Diese Geschichte erzählt sie eine Woche später auch im Dachauer Schloss. "Am falschen Ort (II)" nennt sich die Ausstellung und kurz überlegt man unter der prunkvollen Holzdecke im Festsaal schon, ob Sieverdings Kunst, finanziert von der Dachauer Volksbank-Raiffeisenbank, hier am richtigen Ort ist. Aber Sieverding schafft auch hier einen gelungenen Dialog, setzt der Decke und dem umlaufenden Götterfries eine 30 Meter lange und vier Meter hohe Raumdiagonale gegenüber, präsentiert darauf plakatgroße Arbeiten. Darunter zwei neue Werke, die sich mit der Geschichte Dachaus beschäftigen. "Ich kann hier keine Kunstausstellung machen, ohne zur Vergangenheit der Stadt ein aktuelles Statement abzugeben." Die Kuppel des Reichstags verschmilzt in "O.T. I / 2019" mit einer historischen Luftaufnahme des Konzentrationslagers Dachau; in "O.T. II / 2019 wirkt die Kuppel wie eine zoomende Linse, fokussiert auf ein Bronzemodell des ekelhaft symmetrisch gebauten KZ Sachsenhausen. Vergessen ist so nicht möglich.
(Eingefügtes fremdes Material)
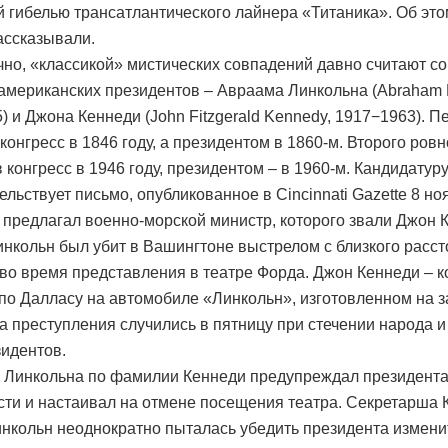
й гибелью трансатлантического лайнера «Титаника». Об эт
рассказывали.
ечно, «классикой» мистических совпадений давно считают с
 американских президентов – Авраама Линкольна (Abraham L
) и Джона Кеннеди (John Fitzgerald Kennedy, 1917−1963). П
конгресс в 1846 году, а президентом в 1860-м. Второго ровн
в конгресс в 1946 году, президентом – в 1960-м. Кандидатур
ельствует письмо, опубликованное в Cincinnati Gazette 8 но
, предлагал военно-морской министр, которого звали Джон 
нкольн был убит в Вашингтоне выстрелом с близкого расс
 во время представления в театре Форда. Джон Кеннеди – к
по Далласу на автомобиле «Линкольн», изготовленном на 
а преступления случились в пятницу при стечении народа и
зидентов.
 Линкольна по фамилии Кеннеди предупреждал президент
сти и настаивал на отмене посещения театра. Секретарша 
нкольн неоднократно пыталась убедить президента измени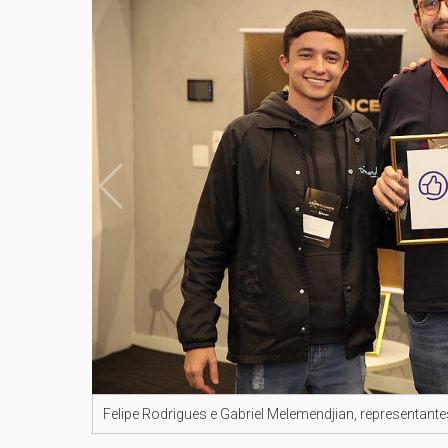
Felipe Rodrigues e Gabriel Melemendjian, representan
Verblüffend, welch feine Antennen, welch ungeheure Wachheit sich Sieverding seit 50 Jahren bewahrt. Seismografisch reagiert und hinterfragt sie individuelle und globale Prozesse, versteht ihre Kunst als "Übungen für alle". Eine Fotoschichtung zeigt das jordanische Flüchtlingslagers Zaatari nahe der syrischen Grenze, die Geflüchteten drängeln sich dicht an dicht. Darüber hat sie eine Aufnahme zweier russischer Soldaten gelegt, die ein Kampfflugzeug mit einem Sprengkörper beladen. Klarer kann man Ursache und Wirkung nicht verbinden. In einer anderen Arbeit legt sie Erde, Sonne, Sonnenfinsternis übereinander. Und stellt darüber die zwei Wörter, die ihr zum Treiben des Menschen zwischen Sonne und Erde noch einfallen: Die Pleite.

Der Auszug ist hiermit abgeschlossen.